At the heart of the health care debate that will soon occupy Washington is just that conundrum. As an intellectual matter, it’s one thing to say that it makes no sense for a country to spend so much on procedures that ultimately will do little to extend or improve the lives of those nearing death. But as a personal matter, it’s another to deny your own grandmother an operation that may at least make her last days more comfortable.

Some conservatives have cited Mr. Obama’s story to make the case that his plan to expand access to health care and reduce costs ultimately will result in rationing, of the kind that might have denied his grandmother the surgery unless she paid the bill on her own.

“To me, Obama is laying out the intellectual case for health care rationing while acknowledging the potential human costs of such a policy,” wrote Matthew Continetti on the Web site of the Weekly Standard magazine. “He’s saying that, in order to contain costs, under a universal health care program his grandmother might have been denied that hip replacement, or forced to pay for it herself. This is the natural consequence of a universal policy, which would bankrupt the country without some form of rationing care.”

Advocates on the other side of the debate reject the label. “I think Obama was trying to invoke the notion of tradeoffs more than rationing,” said Len Nichols, who directs the health care program at the New America Foundation, a Washington research organization. “Curative care for his grandmother was futile. Rationing is when efficacious care is denied to save money, perhaps to provide basic care to another, but nevertheless consciously denied.”

Drew Altman, president of the Henry J. Kaiser Family Foundation, said that nothing envisioned in the current health care legislation would take decisions about end-of-life care away from patients or doctors.

“One of the great lessons of the Clinton debate was not to scare the public that health reform would change their current medical arrangements,” he noted. “Health care is front and center again because of the problems average Americans are having paying their health care and health insurance bills in the middle of a recession, and that’s the core problem health reform legislation has to address.”
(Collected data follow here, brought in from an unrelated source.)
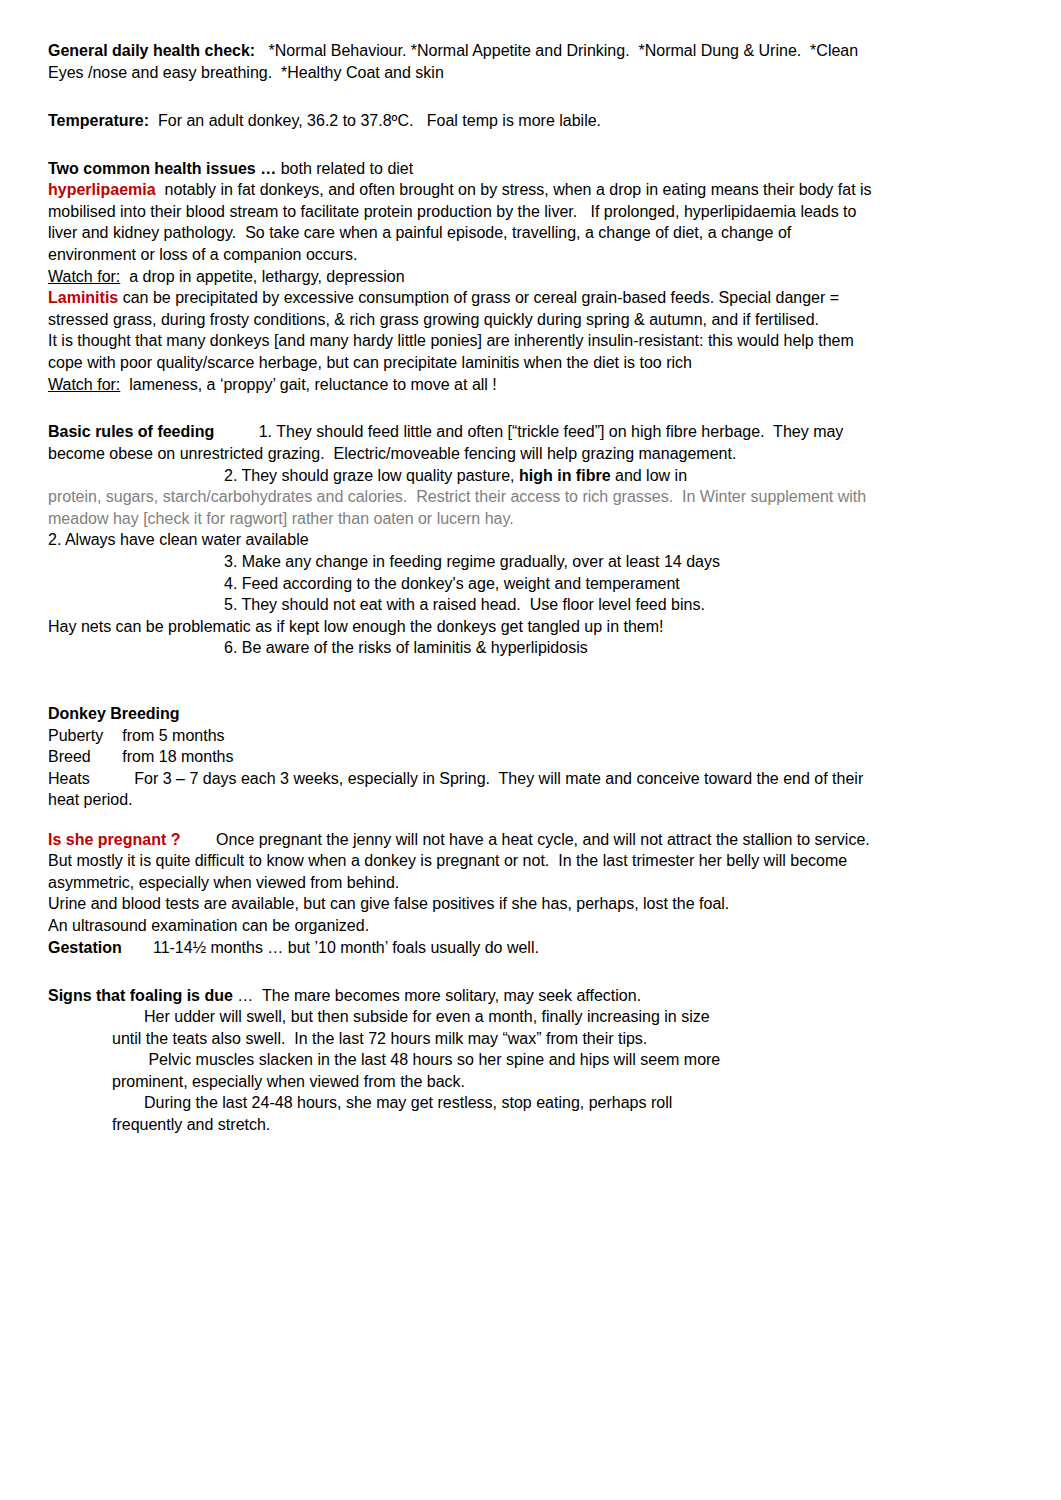General daily health check: *Normal Behaviour. *Normal Appetite and Drinking. *Normal Dung & Urine. *Clean Eyes /nose and easy breathing. *Healthy Coat and skin
Temperature: For an adult donkey, 36.2 to 37.8ºC. Foal temp is more labile.
Two common health issues … both related to diet
hyperlipaemia notably in fat donkeys, and often brought on by stress, when a drop in eating means their body fat is mobilised into their blood stream to facilitate protein production by the liver. If prolonged, hyperlipidaemia leads to liver and kidney pathology. So take care when a painful episode, travelling, a change of diet, a change of environment or loss of a companion occurs.
Watch for: a drop in appetite, lethargy, depression
Laminitis can be precipitated by excessive consumption of grass or cereal grain-based feeds. Special danger = stressed grass, during frosty conditions, & rich grass growing quickly during spring & autumn, and if fertilised.
It is thought that many donkeys [and many hardy little ponies] are inherently insulin-resistant: this would help them cope with poor quality/scarce herbage, but can precipitate laminitis when the diet is too rich
Watch for: lameness, a ‘proppy’ gait, reluctance to move at all !
Basic rules of feeding 1. They should feed little and often [“trickle feed”] on high fibre herbage. They may become obese on unrestricted grazing. Electric/moveable fencing will help grazing management.
2. They should graze low quality pasture, high in fibre and low in
protein, sugars, starch/carbohydrates and calories. Restrict their access to rich grasses. In Winter supplement with meadow hay [check it for ragwort] rather than oaten or lucern hay.
2. Always have clean water available
3. Make any change in feeding regime gradually, over at least 14 days
4. Feed according to the donkey's age, weight and temperament
5. They should not eat with a raised head. Use floor level feed bins.
Hay nets can be problematic as if kept low enough the donkeys get tangled up in them!
6. Be aware of the risks of laminitis & hyperlipidosis
Donkey Breeding
| Puberty | from 5 months |
| Breed | from 18 months |
Heats For 3 – 7 days each 3 weeks, especially in Spring. They will mate and conceive toward the end of their heat period.
Is she pregnant ? Once pregnant the jenny will not have a heat cycle, and will not attract the stallion to service. But mostly it is quite difficult to know when a donkey is pregnant or not. In the last trimester her belly will become asymmetric, especially when viewed from behind.
Urine and blood tests are available, but can give false positives if she has, perhaps, lost the foal.
An ultrasound examination can be organized.
Gestation 11-14½ months … but ’10 month’ foals usually do well.
Signs that foaling is due … The mare becomes more solitary, may seek affection.
Her udder will swell, but then subside for even a month, finally increasing in size
until the teats also swell. In the last 72 hours milk may “wax” from their tips.
Pelvic muscles slacken in the last 48 hours so her spine and hips will seem more
prominent, especially when viewed from the back.
During the last 24-48 hours, she may get restless, stop eating, perhaps roll
frequently and stretch.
When I read that quote in the NY Times magazine on Sunday, I cringed. I wish he hadn’t said it. Yes, end of life expenditures are an issue. But if the administration agrees with Steny Hoyer that they can pass health care as a money saving measure and have the debate turn on which services will be denied, it’s going to be a much tougher battle.

Here’s the typical headline you can expect:

Obama’s health care reform is bad news for seniors

Frank Luntz spelled it out in his memo. There’s nothing surprising or new about it. It’s a gently tweaked version of the 1994 Kristol memo. Nobody should be surprised that they will fear monger.

But this beltway obsession with debt, sacrifice, cost etc — something that only seems to surface during Democratic administrations — will end up strangling reform if the Democrats don’t start disciplining their rhetoric and recognize that while it is evident that something must be done about health care, it is not evident to the public that “rationing” is inevitable. If it comes to believe that it is, the American people might just figure they’re better off with what they have.

I’m not really sure why so many Democrats feel it’s a smart thing to endlessly emphasize sacrifice instead of relief during a major economic crisis, but they seem to think it’s quite a clever approach. “Nothing to fear but fear itself” has been replaced by “the suffering has only begun” as a rallying cry.

But what do I know? Maybe it’ll work. These are political professionals. They must know what they’re doing right?